Copy, from the entries below, each line in which the string "nakita" appears.

====== Data for the task

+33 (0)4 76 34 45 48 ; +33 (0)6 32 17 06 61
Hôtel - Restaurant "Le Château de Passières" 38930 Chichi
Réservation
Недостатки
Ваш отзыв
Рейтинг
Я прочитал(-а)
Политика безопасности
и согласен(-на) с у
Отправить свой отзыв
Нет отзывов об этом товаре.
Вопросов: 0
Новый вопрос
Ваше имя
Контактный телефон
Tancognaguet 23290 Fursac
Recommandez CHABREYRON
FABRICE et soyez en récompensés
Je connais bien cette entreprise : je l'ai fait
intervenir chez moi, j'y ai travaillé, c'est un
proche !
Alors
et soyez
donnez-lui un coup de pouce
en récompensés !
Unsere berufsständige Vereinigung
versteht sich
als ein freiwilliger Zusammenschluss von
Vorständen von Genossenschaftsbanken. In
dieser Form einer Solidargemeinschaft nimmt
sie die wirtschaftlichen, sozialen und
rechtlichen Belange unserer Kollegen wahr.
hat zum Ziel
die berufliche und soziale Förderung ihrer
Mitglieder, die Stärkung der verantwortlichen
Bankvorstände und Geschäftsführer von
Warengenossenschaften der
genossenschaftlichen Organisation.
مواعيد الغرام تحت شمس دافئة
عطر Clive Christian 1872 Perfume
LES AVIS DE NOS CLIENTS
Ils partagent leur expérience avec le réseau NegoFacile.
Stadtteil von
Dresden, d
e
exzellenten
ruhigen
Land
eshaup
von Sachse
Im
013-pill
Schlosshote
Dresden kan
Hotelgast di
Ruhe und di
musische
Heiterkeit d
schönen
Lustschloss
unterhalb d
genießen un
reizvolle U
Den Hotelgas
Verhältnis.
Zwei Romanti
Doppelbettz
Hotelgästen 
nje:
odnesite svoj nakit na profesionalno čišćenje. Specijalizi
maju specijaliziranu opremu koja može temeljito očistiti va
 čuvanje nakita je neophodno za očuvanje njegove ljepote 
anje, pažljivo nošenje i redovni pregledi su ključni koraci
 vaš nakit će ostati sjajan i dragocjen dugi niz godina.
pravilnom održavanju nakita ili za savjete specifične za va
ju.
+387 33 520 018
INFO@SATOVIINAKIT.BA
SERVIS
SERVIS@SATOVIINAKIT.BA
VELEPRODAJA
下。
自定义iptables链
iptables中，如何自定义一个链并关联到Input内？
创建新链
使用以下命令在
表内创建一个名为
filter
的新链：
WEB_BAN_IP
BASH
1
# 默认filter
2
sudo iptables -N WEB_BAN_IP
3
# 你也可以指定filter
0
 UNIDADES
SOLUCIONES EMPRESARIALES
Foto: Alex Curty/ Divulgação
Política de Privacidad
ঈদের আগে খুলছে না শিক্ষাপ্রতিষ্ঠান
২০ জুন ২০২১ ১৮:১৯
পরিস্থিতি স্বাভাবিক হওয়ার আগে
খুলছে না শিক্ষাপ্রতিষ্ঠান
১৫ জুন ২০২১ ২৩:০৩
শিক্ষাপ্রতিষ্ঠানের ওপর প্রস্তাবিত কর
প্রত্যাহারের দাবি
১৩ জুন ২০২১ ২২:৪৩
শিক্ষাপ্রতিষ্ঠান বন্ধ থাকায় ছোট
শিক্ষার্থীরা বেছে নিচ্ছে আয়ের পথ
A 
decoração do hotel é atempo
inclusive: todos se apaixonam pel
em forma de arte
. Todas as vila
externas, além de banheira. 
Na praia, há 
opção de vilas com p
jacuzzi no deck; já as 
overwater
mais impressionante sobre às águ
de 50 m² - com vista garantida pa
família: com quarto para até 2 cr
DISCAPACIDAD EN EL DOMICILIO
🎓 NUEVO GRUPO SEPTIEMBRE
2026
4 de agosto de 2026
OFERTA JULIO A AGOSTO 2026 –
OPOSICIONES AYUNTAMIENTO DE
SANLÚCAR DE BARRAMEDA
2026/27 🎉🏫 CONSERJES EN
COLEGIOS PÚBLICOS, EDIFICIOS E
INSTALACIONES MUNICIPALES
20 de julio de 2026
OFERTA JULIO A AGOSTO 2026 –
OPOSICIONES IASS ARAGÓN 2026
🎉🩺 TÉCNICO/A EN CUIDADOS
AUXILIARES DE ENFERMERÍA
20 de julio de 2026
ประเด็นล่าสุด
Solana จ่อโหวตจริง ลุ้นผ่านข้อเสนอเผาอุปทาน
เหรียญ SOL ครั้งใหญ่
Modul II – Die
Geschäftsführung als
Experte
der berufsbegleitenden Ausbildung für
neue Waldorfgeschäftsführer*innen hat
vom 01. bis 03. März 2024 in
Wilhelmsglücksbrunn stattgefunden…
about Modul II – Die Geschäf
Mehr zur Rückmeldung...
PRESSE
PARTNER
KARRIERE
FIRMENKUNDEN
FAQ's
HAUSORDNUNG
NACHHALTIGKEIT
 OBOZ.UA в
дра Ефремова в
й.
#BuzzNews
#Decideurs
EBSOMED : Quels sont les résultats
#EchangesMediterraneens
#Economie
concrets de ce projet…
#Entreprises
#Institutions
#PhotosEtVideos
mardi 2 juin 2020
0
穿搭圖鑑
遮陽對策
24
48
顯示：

============

### Your solution
 čuvanje nakita je neophodno za očuvanje njegove ljepote 
pravilnom održavanju nakita ili za savjete specifične za va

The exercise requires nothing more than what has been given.